Отдаться или не отдаться классовому врагу — такого вопроса не было, классового врага надо уничтожать.

И здесь Таиров тонко почувствовал логику Кремля и придумал сцену с револьвером, который Наталья Тарпова вручает своему возлюбленному, чтобы он застрелился.

Такой сцены в романе не было.

И возлюбленный застреливается. И премьера выходит, и, увидев всю эту вампуку на сцене, Таиров сам, не дожидаясь скандала, не выдерживая творения собственных рук, не дожидаясь запрета, снимает этот нелепый спектакль. Эту новую «Федру» новых времен.

— Обратите внимание, — говорил он, как на суде, — и запишите в протокол: никто Камерному театру спектакля не запрещал, я сам его снял, сам. И в вину мне его, пожалуйста, не ставьте.

Так что «Наталью Тарпову» списали как неудавшуюся, но нужную попытку создания современной советской драматургии.

А пока Таиров приходил в себя от этого шума в ушах, именуемого «Натальей Тарповой», во время переговоров в Берлине о гастролях сам Бертольт Брехт вручил ему свою новую пьесу «Трехгрошовая опера» с музыкой Курта Вайля. Вот это была действительно построенная по-новому пьеса с очень крепким и независимым пониманием театрального искусства, и на ее постановку он набросился, как изголодавшийся человек на яблоко, впившись в плод зубами, хрустя и чавкая.

Это была настоящая здоровая пьеса о больной капиталистической действительности. В ее насквозь прогнившем пространстве можно было дышать, ясно было, что делать со всеми этими гангстерами, проститутками и ростовщиками.

Ему были вручены Брехтом роскошные песни и баллады, которые хотелось петь, расплясывая под музыку Вайля, петь и плясать перед залом, как в хорошем берлинском кабаре, и если что и осталось от той злополучной трибуны, так это обращение Мэкки к залу перед казнью, какую из двух проституток ему выбрать, и зал отвечал восторженным ревом.
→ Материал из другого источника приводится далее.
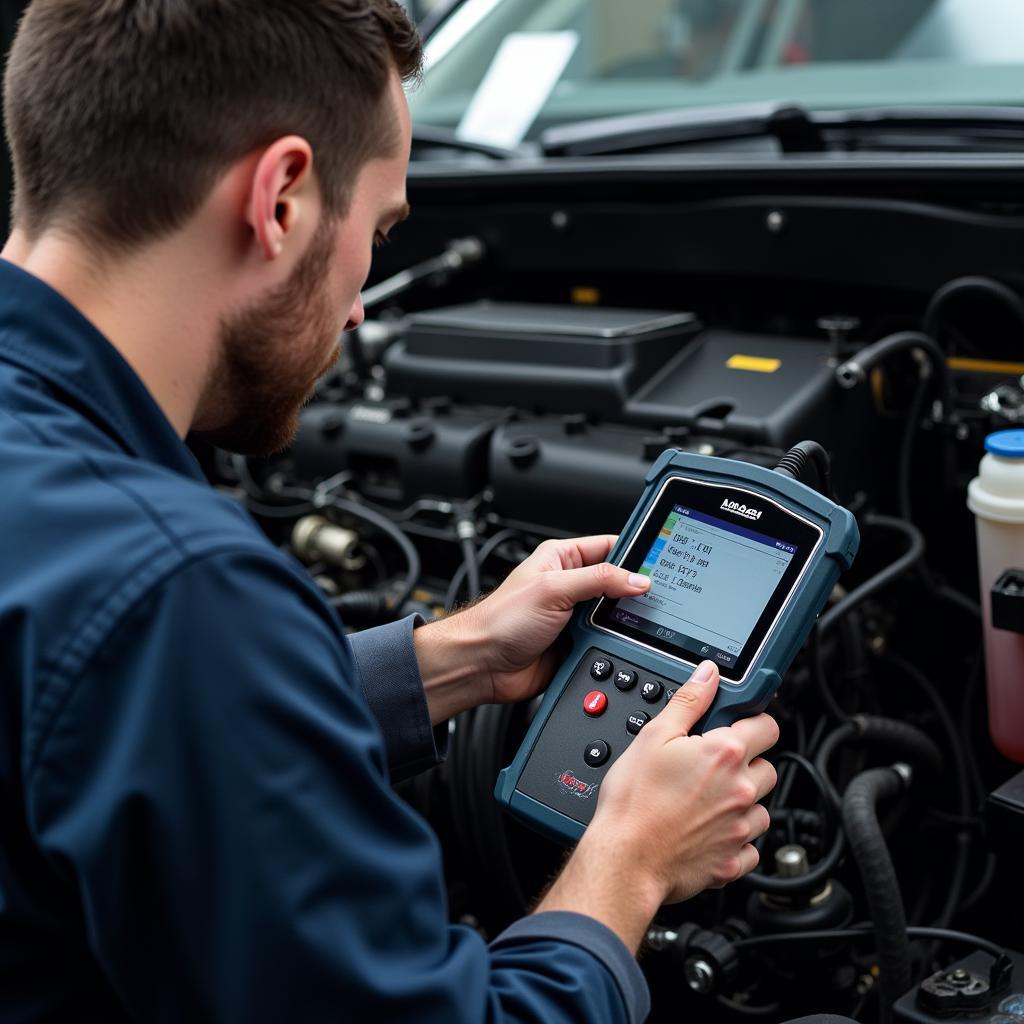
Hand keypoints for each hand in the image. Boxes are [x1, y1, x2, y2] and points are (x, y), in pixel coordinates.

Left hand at [456, 534, 650, 705]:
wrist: (482, 664)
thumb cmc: (501, 620)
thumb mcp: (553, 589)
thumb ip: (598, 580)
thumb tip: (637, 579)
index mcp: (562, 558)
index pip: (610, 546)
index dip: (636, 551)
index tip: (662, 559)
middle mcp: (570, 584)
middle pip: (619, 582)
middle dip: (635, 591)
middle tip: (658, 597)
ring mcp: (576, 615)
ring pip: (617, 615)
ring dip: (625, 621)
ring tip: (640, 621)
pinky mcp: (578, 643)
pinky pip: (608, 641)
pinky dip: (617, 644)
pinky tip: (624, 644)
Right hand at [535, 661, 777, 949]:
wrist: (625, 858)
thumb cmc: (634, 800)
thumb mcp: (654, 735)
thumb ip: (688, 701)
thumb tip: (708, 675)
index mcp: (725, 754)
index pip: (767, 726)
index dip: (751, 723)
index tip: (736, 728)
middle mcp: (741, 791)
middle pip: (767, 768)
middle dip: (746, 765)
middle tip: (710, 767)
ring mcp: (740, 829)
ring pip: (761, 809)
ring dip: (742, 803)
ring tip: (706, 801)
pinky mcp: (733, 862)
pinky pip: (750, 848)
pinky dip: (735, 840)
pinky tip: (708, 832)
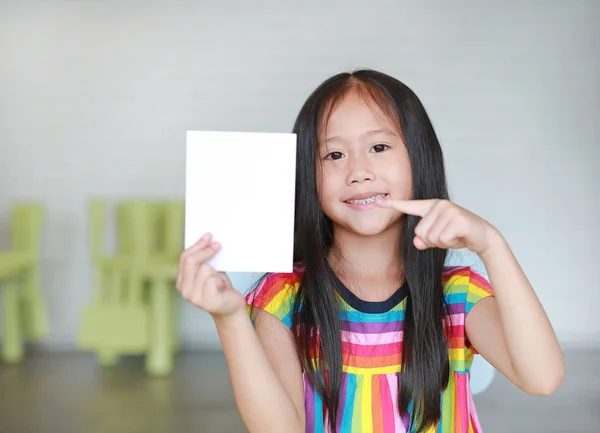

Коонен после «Тарповой» дали отдохнуть, но оставались еще редкие по красоте женщины Камерного театра, и под прикрытием ихнего образа жизни с большим мастерством и воодушевлением поющие и отплясывающие.

Это был хороший, крепкий, не решающий никаких нравственных проблем успех Камерного театра.

Труппа была готова еще к одной гастрольной поездке, третьей, — Германия, Австрия, Чехословакия, Италия, Франция, Швейцария, Бельгия, Южная Америка.